Thursday, October 22, 2009

October 22, 2009 "The Light comes on"

The light begins to come in as I go through the next three songs that I find extremely inspiring. You most likely will be seeing two more blogs today as I attach this whole crazy process together. It is hard to communicate music without the lyrics, I understand, but there is a reason for my madness.

I had a voice in my head that left my page unwritten until I decided to live like I was dying!

"The war has come to pace and we lost everything we had and don't even understand who I am anymore. But the voice in my head is calling me back, is calling me back....Painkiller Hotel, Voice In My Head

"Staring at the blank page before you, open up the dirty window let the sun illuminate the words that you could not find reaching, for something in the distance so close you can almost taste it, release your inhibitions feel the rain on your skin, no one else can feel it for you only you can let no one else, no one else can speak the words on your list put yourself in words unspoken, live your life with with your arms wide open....Natasha Bedingfield, Unwritten

"He said I was in my early 40's with a lot of life before me and a moment came and stopped me on a dime. I spent most of the next days looking at the x-rays talking about the options and talking about sweet time.
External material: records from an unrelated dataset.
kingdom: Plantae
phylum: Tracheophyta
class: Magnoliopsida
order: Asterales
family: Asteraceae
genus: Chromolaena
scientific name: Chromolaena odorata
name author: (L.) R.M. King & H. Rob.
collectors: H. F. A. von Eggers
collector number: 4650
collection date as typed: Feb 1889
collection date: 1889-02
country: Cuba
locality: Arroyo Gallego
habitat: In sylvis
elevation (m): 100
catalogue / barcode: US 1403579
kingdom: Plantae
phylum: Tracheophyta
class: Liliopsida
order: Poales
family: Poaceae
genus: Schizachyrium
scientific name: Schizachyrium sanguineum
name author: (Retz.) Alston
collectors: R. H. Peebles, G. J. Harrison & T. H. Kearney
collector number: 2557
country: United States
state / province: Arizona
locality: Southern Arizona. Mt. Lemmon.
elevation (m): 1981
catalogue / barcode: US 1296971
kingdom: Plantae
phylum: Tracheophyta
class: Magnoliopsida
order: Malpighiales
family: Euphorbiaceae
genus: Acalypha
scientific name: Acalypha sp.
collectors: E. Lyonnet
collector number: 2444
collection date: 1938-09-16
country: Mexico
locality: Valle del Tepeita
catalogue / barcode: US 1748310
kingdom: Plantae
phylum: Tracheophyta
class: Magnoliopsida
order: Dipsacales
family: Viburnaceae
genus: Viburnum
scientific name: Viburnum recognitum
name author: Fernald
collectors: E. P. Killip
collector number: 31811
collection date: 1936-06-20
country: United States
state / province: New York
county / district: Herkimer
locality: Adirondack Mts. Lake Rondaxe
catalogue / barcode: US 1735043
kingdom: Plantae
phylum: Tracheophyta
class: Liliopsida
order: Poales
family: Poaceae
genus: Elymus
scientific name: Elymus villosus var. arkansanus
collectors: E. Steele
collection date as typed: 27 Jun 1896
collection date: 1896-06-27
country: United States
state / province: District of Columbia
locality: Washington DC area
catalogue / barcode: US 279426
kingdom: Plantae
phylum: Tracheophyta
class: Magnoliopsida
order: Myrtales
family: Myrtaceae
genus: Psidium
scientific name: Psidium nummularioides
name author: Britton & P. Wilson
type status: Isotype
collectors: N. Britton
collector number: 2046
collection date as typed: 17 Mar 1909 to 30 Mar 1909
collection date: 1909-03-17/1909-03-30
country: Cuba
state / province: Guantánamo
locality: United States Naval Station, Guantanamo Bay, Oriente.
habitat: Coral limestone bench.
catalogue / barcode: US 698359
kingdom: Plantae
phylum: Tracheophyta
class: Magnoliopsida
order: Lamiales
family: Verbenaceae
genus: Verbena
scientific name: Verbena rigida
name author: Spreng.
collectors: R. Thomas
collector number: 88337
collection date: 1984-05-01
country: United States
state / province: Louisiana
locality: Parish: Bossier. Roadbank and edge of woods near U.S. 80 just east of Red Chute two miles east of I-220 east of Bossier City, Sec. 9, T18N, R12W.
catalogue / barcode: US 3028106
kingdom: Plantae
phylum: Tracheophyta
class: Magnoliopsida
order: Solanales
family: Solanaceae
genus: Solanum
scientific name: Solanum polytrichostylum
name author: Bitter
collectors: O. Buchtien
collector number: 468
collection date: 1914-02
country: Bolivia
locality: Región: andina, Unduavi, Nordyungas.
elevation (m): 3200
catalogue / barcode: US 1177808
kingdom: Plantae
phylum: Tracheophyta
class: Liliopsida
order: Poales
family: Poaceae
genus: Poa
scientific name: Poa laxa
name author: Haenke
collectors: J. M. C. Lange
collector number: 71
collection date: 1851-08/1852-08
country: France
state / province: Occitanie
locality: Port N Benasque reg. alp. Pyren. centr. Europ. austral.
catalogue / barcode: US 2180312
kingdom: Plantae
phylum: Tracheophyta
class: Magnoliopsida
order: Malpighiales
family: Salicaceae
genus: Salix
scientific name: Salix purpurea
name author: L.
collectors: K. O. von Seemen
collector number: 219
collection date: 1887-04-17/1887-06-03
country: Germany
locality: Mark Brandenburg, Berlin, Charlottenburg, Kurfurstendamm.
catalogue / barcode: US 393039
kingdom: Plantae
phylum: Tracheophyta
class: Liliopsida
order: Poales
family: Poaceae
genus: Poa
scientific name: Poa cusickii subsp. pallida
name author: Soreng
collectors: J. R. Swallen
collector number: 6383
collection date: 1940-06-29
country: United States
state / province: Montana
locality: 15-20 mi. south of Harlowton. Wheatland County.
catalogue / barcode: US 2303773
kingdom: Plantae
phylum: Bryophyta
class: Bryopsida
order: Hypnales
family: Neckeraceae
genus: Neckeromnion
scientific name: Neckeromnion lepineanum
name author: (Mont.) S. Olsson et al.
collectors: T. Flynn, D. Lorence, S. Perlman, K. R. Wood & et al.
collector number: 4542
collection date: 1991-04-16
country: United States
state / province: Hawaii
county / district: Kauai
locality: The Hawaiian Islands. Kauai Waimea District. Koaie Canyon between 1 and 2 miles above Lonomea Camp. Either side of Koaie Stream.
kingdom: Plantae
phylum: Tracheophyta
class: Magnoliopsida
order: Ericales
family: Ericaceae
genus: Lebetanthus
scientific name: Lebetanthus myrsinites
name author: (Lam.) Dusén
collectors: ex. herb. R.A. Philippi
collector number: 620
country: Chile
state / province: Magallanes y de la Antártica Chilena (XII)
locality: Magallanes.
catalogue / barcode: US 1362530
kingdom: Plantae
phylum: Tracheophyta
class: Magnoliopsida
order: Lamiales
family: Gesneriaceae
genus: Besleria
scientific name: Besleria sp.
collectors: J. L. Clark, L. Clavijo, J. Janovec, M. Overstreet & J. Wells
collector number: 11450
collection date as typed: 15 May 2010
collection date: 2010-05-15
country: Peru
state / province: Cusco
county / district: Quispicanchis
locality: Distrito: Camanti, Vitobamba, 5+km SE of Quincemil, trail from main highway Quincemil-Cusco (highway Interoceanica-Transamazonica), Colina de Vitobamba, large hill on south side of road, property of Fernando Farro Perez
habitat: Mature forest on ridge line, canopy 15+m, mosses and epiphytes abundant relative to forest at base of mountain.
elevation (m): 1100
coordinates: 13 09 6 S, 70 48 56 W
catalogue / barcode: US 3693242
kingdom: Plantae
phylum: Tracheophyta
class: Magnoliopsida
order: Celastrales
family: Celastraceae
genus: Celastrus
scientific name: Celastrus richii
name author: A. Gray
I asked him when it sank in this may be the real in hows it hit you when you get that kind of news, man, what you do, he said, I went skydiving, I went rocky mountain Climbing, I went 2.7 seconds on a bull and I loved deeper and I spoke sweeter and I gave forgiveness I'd been denying and someday I hope you get the chance to live like your dying!" Tim McGraw Live Like your dying

All these songs are songs I love and cherish! I have a very eclectic taste. It wasn't long ago I was so sick I thought I was going to die, confined to a bed and very limited. Imagine being a high functioning person and unable to do things. People that know my story, about the weight loss, the plastic surgery and then the weight gain, and my health struggles often say "I bet you wish you never had that plastic surgery." I say "no, that surgery saved my life." I wouldn't be the person that I am today. I have struggles but I know what life is about and how precious it is. Fortunately I was in my early 20's! I am blessed.